*** Opening of Record excerpts ***

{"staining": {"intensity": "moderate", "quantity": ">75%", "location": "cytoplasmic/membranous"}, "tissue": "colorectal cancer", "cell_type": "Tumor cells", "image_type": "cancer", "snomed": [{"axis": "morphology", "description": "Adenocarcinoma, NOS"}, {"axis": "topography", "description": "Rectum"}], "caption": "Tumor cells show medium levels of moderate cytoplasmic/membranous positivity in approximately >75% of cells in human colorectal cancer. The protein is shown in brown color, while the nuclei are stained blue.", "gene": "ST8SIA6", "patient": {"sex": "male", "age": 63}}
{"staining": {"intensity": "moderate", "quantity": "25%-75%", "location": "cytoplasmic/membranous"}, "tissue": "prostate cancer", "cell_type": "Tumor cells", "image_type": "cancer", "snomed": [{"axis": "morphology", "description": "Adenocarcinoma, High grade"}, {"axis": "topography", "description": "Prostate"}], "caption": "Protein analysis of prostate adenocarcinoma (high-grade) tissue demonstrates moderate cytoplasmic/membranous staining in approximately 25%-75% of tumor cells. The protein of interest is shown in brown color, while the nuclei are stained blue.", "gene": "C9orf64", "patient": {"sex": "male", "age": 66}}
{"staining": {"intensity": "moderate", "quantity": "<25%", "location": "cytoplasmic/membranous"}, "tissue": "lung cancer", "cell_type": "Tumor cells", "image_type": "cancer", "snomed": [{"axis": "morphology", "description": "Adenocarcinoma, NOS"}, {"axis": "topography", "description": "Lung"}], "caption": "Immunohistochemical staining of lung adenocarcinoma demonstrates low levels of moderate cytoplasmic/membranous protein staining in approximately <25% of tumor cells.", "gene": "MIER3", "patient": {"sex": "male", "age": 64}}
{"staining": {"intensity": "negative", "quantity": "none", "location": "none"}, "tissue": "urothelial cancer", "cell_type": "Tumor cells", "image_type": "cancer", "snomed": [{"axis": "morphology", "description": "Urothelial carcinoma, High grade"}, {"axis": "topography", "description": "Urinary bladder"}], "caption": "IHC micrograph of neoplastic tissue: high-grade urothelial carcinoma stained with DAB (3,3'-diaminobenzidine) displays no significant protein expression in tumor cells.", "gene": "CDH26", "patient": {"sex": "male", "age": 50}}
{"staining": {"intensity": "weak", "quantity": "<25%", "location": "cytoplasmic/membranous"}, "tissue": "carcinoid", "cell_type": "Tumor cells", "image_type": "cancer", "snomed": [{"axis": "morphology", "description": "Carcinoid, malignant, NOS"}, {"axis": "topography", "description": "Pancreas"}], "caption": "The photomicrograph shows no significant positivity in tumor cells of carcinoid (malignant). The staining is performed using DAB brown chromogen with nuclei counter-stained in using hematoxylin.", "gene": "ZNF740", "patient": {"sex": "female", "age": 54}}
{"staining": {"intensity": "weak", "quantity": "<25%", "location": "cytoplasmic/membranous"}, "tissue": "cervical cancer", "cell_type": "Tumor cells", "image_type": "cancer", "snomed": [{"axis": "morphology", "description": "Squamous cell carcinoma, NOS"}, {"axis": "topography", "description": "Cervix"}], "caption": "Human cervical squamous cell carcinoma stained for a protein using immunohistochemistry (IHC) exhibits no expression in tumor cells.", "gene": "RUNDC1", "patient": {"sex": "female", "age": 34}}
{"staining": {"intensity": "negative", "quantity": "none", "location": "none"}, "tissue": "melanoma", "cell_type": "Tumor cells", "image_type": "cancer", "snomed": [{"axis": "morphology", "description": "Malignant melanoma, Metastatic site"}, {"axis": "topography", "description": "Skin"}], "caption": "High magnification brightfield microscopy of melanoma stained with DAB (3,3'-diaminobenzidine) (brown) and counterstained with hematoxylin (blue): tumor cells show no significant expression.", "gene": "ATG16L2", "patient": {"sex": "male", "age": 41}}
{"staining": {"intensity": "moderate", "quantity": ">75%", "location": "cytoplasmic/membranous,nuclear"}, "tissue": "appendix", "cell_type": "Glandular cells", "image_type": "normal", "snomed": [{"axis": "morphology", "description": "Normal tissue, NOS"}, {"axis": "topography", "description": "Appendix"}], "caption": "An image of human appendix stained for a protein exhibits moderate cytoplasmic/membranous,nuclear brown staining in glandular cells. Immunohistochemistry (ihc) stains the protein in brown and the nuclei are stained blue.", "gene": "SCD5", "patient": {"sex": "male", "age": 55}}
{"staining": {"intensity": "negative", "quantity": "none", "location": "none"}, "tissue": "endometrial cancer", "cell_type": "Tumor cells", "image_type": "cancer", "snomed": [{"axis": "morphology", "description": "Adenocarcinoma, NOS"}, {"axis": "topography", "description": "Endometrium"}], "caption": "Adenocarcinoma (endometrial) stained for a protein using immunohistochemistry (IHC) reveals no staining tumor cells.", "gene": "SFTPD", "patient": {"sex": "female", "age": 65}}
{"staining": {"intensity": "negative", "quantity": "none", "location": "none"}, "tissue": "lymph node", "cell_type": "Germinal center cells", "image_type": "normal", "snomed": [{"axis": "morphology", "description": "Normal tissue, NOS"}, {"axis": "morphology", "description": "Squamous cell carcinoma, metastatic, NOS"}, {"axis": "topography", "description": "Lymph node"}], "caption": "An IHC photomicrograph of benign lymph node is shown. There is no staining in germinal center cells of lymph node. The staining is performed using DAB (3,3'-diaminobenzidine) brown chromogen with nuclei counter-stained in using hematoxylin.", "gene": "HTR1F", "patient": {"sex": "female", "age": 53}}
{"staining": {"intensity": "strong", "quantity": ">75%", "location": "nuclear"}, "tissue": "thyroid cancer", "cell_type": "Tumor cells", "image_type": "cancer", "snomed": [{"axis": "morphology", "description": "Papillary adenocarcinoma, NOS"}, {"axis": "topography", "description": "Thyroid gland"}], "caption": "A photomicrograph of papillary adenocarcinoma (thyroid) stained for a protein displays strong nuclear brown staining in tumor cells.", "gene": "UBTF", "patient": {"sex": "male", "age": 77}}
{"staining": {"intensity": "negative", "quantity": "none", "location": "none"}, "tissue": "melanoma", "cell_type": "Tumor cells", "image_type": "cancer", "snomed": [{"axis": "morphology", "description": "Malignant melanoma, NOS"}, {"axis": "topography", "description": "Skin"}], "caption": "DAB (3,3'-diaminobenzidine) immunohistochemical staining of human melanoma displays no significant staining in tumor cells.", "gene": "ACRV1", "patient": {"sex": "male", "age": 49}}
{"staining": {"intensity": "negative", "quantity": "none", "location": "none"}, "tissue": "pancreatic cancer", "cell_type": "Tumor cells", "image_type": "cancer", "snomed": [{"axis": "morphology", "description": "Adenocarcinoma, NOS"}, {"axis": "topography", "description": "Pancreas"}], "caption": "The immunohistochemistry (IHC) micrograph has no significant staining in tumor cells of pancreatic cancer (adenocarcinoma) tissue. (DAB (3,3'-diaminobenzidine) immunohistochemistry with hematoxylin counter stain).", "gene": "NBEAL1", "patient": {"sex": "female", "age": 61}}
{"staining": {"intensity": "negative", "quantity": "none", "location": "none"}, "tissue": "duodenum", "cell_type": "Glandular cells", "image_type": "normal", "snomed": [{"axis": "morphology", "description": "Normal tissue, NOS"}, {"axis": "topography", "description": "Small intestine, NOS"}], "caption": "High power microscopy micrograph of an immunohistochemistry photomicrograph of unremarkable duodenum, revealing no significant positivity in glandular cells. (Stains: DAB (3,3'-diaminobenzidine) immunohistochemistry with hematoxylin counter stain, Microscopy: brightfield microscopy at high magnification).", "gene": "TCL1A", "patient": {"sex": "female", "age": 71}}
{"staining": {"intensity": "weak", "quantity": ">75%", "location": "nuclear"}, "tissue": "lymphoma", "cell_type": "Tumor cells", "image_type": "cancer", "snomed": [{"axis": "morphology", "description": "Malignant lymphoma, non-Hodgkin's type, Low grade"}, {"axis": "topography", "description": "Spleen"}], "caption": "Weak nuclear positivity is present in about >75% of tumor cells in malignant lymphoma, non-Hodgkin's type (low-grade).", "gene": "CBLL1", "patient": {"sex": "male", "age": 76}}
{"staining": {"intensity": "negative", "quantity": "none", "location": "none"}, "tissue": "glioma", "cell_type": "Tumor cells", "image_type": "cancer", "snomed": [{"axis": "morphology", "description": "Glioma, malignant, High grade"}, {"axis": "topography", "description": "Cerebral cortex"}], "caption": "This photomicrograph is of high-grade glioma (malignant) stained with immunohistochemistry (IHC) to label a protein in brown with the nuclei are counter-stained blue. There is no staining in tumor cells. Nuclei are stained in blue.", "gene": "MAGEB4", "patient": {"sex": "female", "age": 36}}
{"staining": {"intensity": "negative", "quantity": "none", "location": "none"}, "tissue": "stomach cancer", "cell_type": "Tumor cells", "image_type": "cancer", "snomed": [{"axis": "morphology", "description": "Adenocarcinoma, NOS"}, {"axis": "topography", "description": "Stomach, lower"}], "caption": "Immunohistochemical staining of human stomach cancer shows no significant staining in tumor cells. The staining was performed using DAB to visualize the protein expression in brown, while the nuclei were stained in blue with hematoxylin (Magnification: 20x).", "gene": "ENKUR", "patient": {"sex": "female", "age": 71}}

*** Close of Record excerpts ***

The task. Taking the line with "IHC photomicrograph of" as the first and the line with "photomicrograph of papillary" as the last, retype that stretch of the data above exactly, with no other lines.

Result of the task.
{"staining": {"intensity": "negative", "quantity": "none", "location": "none"}, "tissue": "lymph node", "cell_type": "Germinal center cells", "image_type": "normal", "snomed": [{"axis": "morphology", "description": "Normal tissue, NOS"}, {"axis": "morphology", "description": "Squamous cell carcinoma, metastatic, NOS"}, {"axis": "topography", "description": "Lymph node"}], "caption": "An IHC photomicrograph of benign lymph node is shown. There is no staining in germinal center cells of lymph node. The staining is performed using DAB (3,3'-diaminobenzidine) brown chromogen with nuclei counter-stained in using hematoxylin.", "gene": "HTR1F", "patient": {"sex": "female", "age": 53}}
{"staining": {"intensity": "strong", "quantity": ">75%", "location": "nuclear"}, "tissue": "thyroid cancer", "cell_type": "Tumor cells", "image_type": "cancer", "snomed": [{"axis": "morphology", "description": "Papillary adenocarcinoma, NOS"}, {"axis": "topography", "description": "Thyroid gland"}], "caption": "A photomicrograph of papillary adenocarcinoma (thyroid) stained for a protein displays strong nuclear brown staining in tumor cells.", "gene": "UBTF", "patient": {"sex": "male", "age": 77}}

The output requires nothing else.